### WHAT THE EXERCISE ASKS
Please copy each line below that contains the word "fruit".

(Indoor scene change data)
========
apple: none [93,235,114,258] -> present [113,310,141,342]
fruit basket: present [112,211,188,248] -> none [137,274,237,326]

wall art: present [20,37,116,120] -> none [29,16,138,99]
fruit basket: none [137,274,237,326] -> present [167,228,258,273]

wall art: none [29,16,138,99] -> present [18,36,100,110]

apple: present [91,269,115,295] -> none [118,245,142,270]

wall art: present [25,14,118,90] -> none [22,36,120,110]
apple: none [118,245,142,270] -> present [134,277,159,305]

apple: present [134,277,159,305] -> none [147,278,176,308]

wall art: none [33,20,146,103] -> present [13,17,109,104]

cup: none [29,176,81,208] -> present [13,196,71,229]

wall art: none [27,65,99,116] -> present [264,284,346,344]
========
### RESPONSE
fruit basket: present [112,211,188,248] -> none [137,274,237,326]
fruit basket: none [137,274,237,326] -> present [167,228,258,273]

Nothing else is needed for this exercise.